TASKS TO PERFORM:
1. In the passage on classical liberalism, list every example the writer gives of liberalism being "on the ascent."
2. Resume the passage on classical liberalism and populism, starting right after its final sentence.

STUDY TEXT:
##############################
Classical liberals rejoice in individual development and self-authorship, entrepreneurship, diversity and tolerance, moral pluralism, mutual respect, free speech and rational discourse, science, in different virtues, and human flourishing. Together these dimensions of liberalism reinforce each other.
DBx: Speaking as a life-long liberal who came of age when liberalism was on the ascent – when, for example, regulation by market competition was replacing regulation by government, when Milton Friedman enjoyed widespread popularity, and when the Berlin Wall came crashing down – I am today quite pessimistic about America. Very many Americans are now enthralled with populism. The leading populist on the right, of course, is Trump. And his ring is now being kissed by many supplicants who, I assume, pant for the prospect of exercising some of the power that he’ll obtain if he’s re-elected to the presidency.
##############################
PROVIDED INFORMATION:
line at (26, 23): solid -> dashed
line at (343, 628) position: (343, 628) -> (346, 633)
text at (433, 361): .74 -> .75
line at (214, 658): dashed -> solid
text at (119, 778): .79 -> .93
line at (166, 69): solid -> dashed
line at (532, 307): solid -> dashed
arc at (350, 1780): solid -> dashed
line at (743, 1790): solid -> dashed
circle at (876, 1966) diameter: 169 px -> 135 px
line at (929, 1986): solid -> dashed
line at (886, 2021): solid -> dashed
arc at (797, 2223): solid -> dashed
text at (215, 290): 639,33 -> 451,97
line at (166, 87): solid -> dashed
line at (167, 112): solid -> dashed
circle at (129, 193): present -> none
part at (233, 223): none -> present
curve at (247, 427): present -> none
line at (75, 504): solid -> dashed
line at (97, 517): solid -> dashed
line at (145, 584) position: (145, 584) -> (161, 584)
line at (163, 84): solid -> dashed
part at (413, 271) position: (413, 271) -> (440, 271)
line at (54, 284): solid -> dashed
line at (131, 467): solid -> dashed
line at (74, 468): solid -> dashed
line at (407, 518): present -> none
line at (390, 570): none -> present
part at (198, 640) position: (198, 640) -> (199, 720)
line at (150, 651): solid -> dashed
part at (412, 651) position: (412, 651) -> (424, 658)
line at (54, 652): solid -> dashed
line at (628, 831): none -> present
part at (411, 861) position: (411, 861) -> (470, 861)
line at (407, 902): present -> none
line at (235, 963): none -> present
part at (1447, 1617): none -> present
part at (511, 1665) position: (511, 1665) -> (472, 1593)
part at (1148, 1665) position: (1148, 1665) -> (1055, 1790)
##############################
ANSWERS FOR THE EXERCISE:
1.
- Regulation by market competition was replacing regulation by government.
- Milton Friedman enjoyed widespread popularity.
- The Berlin Wall came crashing down.

2.
But populists prominently populate also the left. Biden rules as one, and Congress has no shortage of ‘progressive’ populists to assist him in his appalling disregard of both the rule of law and the laws of economics. While I have my own opinion about what ‘should’ be the outcome of the depressing likely rematch of Biden vs. Trump, I recognize that reasonable classical liberals can (and do) disagree over this matter. I feel as though it’s again 2016 and American voters once more face the choice of being garroted or burned alive.
But one thing’s certain: Unless and until this raging fever of populism is tamped waaaaay down and there arises some semblance of respect for liberal norms, America’s politics will become more distasteful and dangerous, while America’s economy will weaken.